Under the strong intellectual influence of the SPD's ferment, the Danish Social Democrats have fully embraced the idea of a ``purely defensive,'' non-provocative or ``popular,'' defense. In a policy paper published in late July, the party calls for the removal of bombs from Denmark's F-16 fighter jets (so the jets cannot be used ``offensively'' to strike airfields in Eastern Europe); the replacement of Danish naval craft by fishing boats (with spare-time surveillance duties) and on-shore missiles; and withdrawal of one of the three Danish brigades from neighboring Schleswig-Holstein in West Germany.

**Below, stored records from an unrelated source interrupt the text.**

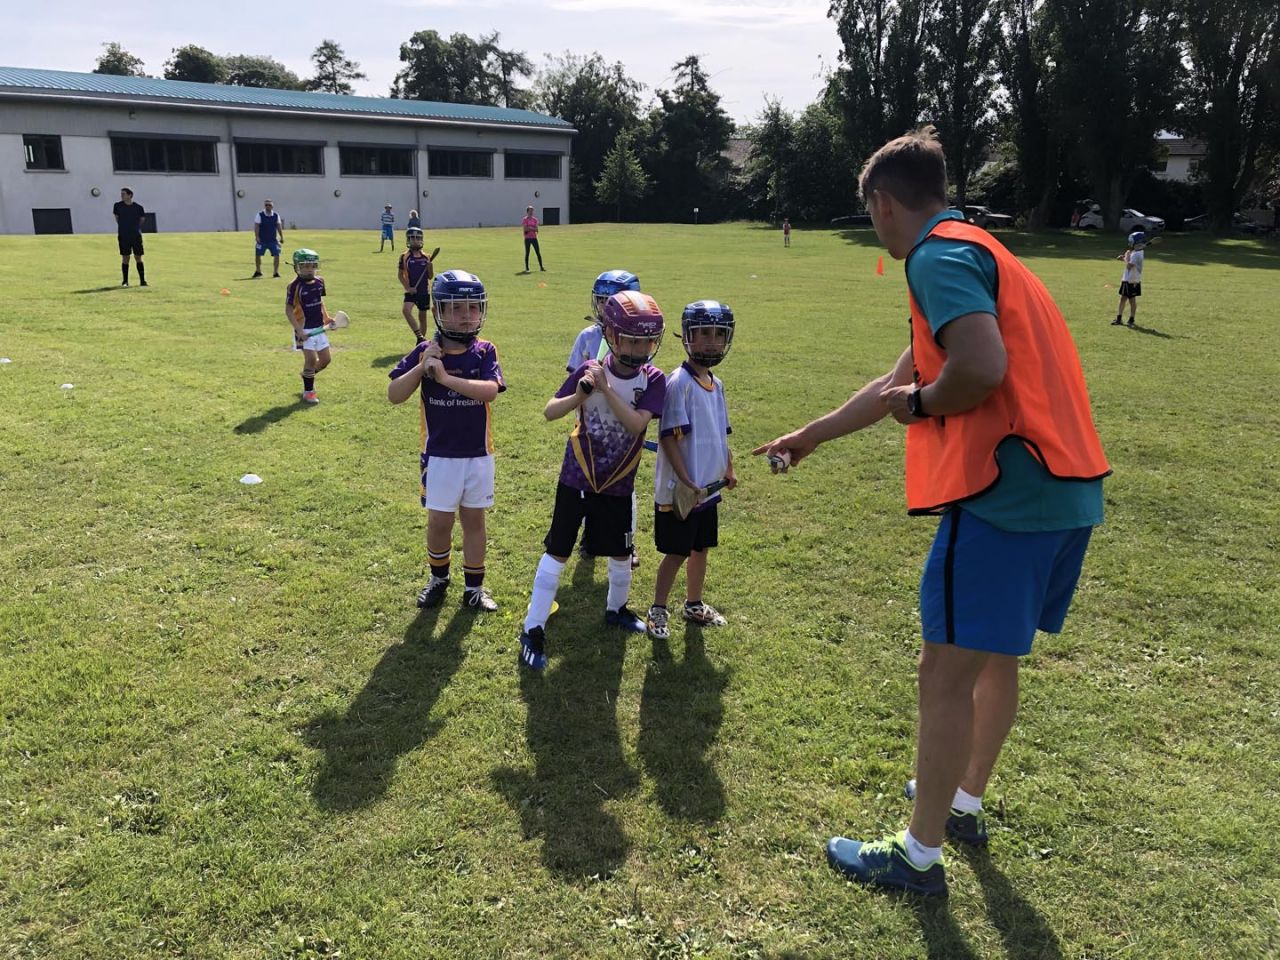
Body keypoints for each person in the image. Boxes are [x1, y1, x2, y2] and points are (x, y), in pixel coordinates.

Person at [754, 126, 1110, 898]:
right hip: (1067, 489)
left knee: (944, 668)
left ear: (882, 204)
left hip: (1004, 492)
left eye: (870, 214)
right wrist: (812, 436)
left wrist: (923, 405)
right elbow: (903, 375)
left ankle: (919, 854)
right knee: (994, 655)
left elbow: (974, 370)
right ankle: (964, 804)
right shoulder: (981, 249)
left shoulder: (937, 258)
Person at [518, 291, 667, 671]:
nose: (640, 348)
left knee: (620, 553)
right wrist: (581, 391)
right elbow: (551, 411)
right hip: (576, 477)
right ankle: (533, 627)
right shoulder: (589, 367)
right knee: (559, 551)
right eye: (632, 339)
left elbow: (636, 425)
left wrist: (605, 390)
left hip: (618, 484)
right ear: (612, 336)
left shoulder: (653, 379)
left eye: (647, 340)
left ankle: (615, 609)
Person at [388, 270, 505, 612]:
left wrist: (444, 378)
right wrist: (421, 368)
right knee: (439, 522)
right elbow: (394, 394)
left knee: (474, 521)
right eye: (456, 308)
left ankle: (474, 588)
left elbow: (491, 391)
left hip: (478, 455)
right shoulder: (427, 350)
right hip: (439, 456)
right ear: (439, 310)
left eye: (472, 307)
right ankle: (438, 579)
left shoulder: (484, 352)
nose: (466, 315)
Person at [646, 300, 738, 642]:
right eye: (703, 335)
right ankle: (657, 608)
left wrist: (728, 467)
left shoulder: (718, 384)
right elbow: (669, 438)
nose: (711, 342)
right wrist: (686, 481)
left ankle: (693, 603)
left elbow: (720, 432)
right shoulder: (678, 383)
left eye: (718, 335)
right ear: (686, 338)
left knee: (700, 548)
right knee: (677, 551)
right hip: (681, 491)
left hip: (708, 490)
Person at [568, 270, 645, 568]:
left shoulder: (637, 338)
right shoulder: (587, 337)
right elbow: (573, 381)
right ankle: (591, 536)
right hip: (590, 425)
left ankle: (627, 541)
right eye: (601, 301)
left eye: (612, 302)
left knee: (624, 486)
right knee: (589, 483)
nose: (605, 308)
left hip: (623, 425)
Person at [285, 249, 332, 404]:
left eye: (312, 265)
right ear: (297, 267)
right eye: (305, 266)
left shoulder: (320, 282)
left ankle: (307, 375)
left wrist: (326, 317)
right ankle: (308, 392)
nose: (309, 269)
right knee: (311, 359)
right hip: (304, 329)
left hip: (319, 328)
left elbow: (320, 301)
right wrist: (299, 330)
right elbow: (288, 309)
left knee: (325, 360)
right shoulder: (294, 286)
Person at [1112, 229, 1157, 327]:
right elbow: (1129, 261)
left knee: (1132, 300)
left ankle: (1131, 320)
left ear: (1137, 242)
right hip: (1127, 279)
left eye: (1132, 241)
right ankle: (1119, 318)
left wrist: (1125, 257)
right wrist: (1126, 257)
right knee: (1123, 298)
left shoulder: (1138, 254)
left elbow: (1129, 265)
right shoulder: (1136, 251)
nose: (1130, 243)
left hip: (1132, 280)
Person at [398, 227, 434, 343]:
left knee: (422, 317)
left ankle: (421, 343)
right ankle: (419, 336)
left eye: (417, 238)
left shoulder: (426, 257)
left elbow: (430, 276)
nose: (415, 240)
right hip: (411, 291)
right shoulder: (404, 257)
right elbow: (400, 275)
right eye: (412, 238)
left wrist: (430, 268)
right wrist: (408, 288)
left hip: (423, 291)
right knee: (406, 310)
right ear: (408, 240)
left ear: (421, 240)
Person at [112, 188, 147, 287]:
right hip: (123, 235)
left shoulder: (138, 207)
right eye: (121, 194)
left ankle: (142, 280)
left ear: (130, 195)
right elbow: (117, 218)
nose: (122, 196)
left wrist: (135, 228)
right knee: (125, 257)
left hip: (135, 235)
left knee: (138, 257)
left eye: (124, 194)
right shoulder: (118, 206)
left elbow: (142, 219)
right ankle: (125, 281)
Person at [253, 199, 284, 279]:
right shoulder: (260, 215)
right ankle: (258, 271)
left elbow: (279, 226)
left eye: (269, 205)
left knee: (277, 255)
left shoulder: (276, 215)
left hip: (273, 240)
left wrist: (281, 236)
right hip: (262, 240)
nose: (268, 206)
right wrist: (257, 237)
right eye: (266, 205)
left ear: (272, 206)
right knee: (258, 255)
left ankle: (276, 272)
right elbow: (256, 226)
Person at [521, 205, 544, 272]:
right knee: (527, 253)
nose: (531, 212)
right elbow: (525, 229)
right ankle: (527, 268)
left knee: (538, 252)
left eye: (532, 211)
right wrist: (532, 228)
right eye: (530, 211)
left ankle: (541, 267)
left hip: (534, 238)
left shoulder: (535, 220)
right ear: (527, 211)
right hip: (527, 238)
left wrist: (530, 228)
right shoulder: (525, 219)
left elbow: (537, 229)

The strong implication of the policy paper is that Denmark might not join a common NATO defense the moment any attack was launched on front-line West Germany, but would begin to fight only when Denmark itself was on the verge of being invaded. Such a last-minute reaction would make reinforcement utterly impossible, the Danes have been told by the British and Dutch armies that NATO has assigned to come to Denmark's defense.
Some ironic anomalies have arisen as the left opposition and semi-opposition parties have written their nuclear abhorrence and general military discomfort into party programs. In justifying its total nuclear rejection, the British Labour Party has called -- however much critics may question its sincerity -- for increased spending for conventional defense. In elaborating non-provocative defense, the West German SPD is proposing passive barricades such as hedgerows and ditches on the North German Plain -- a stop NATO strategists have long been urging on West Germans, who resist increasing physical barriers dividing East and West Germany. And the Danish Social Democrats, in defending the dismantling of the Navy, want to spruce up Denmark's present woeful reception facilities for reinforcements and build an anti-missile defense, the European equivalent of President Reagan's space-based Strategic Defense Initiative that is otherwise such a red flag to the European left.
There is an emerging attempt to coordinate the defense policies of NATO Socialist and Social Democratic parties, and the results tend to favor not the radical left, but the center.